# Frosty Windscreens



## Stiff (Jun 15, 2015)

Well it's that time of year when the windows frost up and need clearing before setting off.
It was that cold this morning I used a discount card from my wallet, but it wasn't very good. 
I only got 20% off.


----------



## j8keith (Jun 26, 2009)

:roll: :lol: very topical


----------



## Stiff (Jun 15, 2015)

Tropical? It's freezing up our way :lol:


----------



## j8keith (Jun 26, 2009)

Stiff said:


> Tropical? It's freezing up our way :lol:


 :lol: :lol: :lol:


----------



## ZephyR2 (Feb 20, 2013)

LOL 

Sent from my iPhone so this is what Autocorrect thinks I mean.


----------



## SPECSMAN (Oct 11, 2016)

:lol:   :lol: 
Will be using that one!


----------



## j8keith (Jun 26, 2009)

I heard on the radio rubbing a potato on your screen at night helps prevent frosting, I tried it, the next morning the screen was covered in chips.


----------



## John-H (Jul 13, 2005)

j8keith said:


> I heard on the radio rubbing a potato on your screen at night helps prevent frosting, I tried it, the next morning the screen was covered in chips.
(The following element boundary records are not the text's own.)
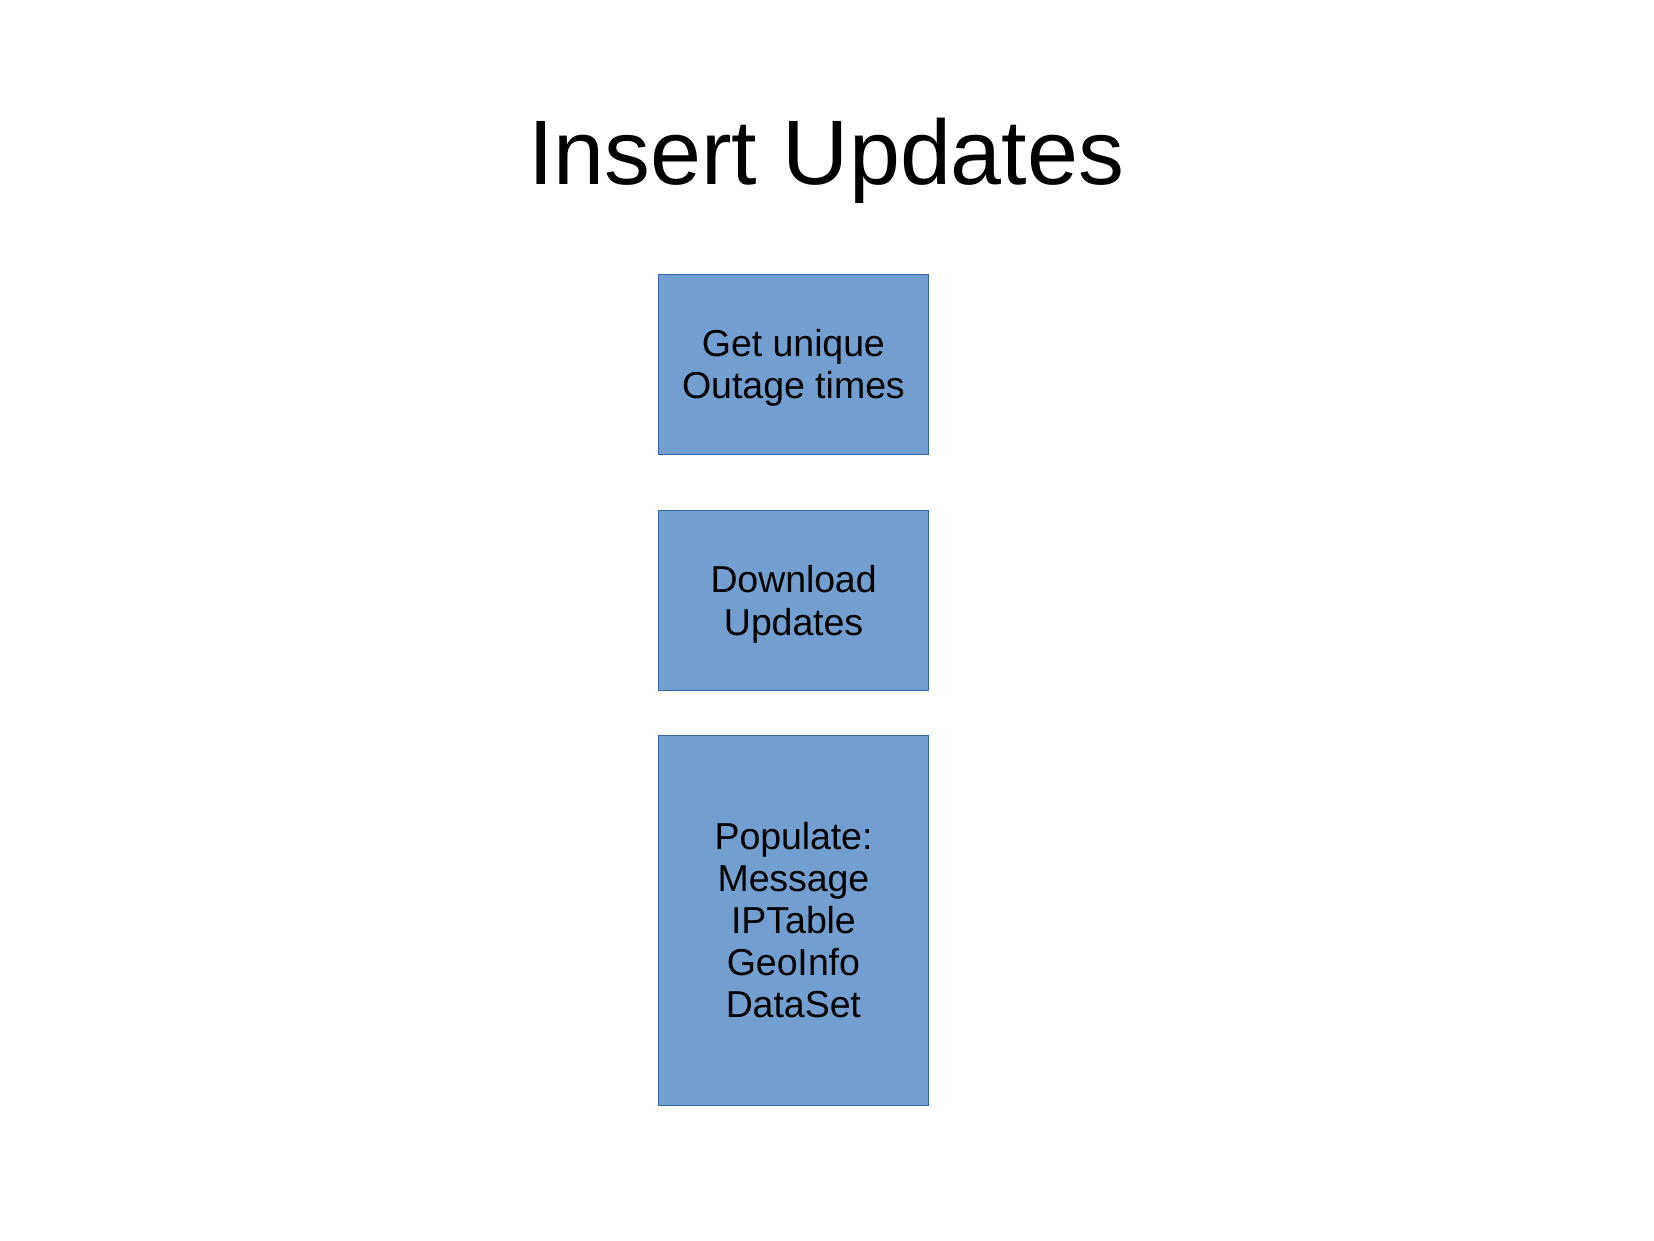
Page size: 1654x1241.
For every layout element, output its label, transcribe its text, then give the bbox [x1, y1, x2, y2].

text_box Get unique Outage times [658, 274, 929, 455]
text_box Populate: Message IPTable GeoInfo DataSet [658, 735, 929, 1106]
text_box Download Updates [658, 510, 929, 691]
title Insert Updates [82, 49, 1571, 257]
That's funny because I remember my Dad being told that by my Mum and getting my Mum to chop him a potato. He went outside and a few minutes later came storming back in complaining that there were now bits of potato stuck all over the windscreen! The "night before" bit was obviously missing from the advice :roll:

I remember that incident well. Almost as well as when I had built a slope out of snow for my sledge but the runners kept digging in. My Dad said it needed to ice over and my Mum said that "hot water freezes quicker than cold" and came out with a kettle, which my dad proceeded, on this good advice, to pour all over my ramp instantly making streaming great holes in it! I was in floods of tears [smiley=bigcry.gif]


----------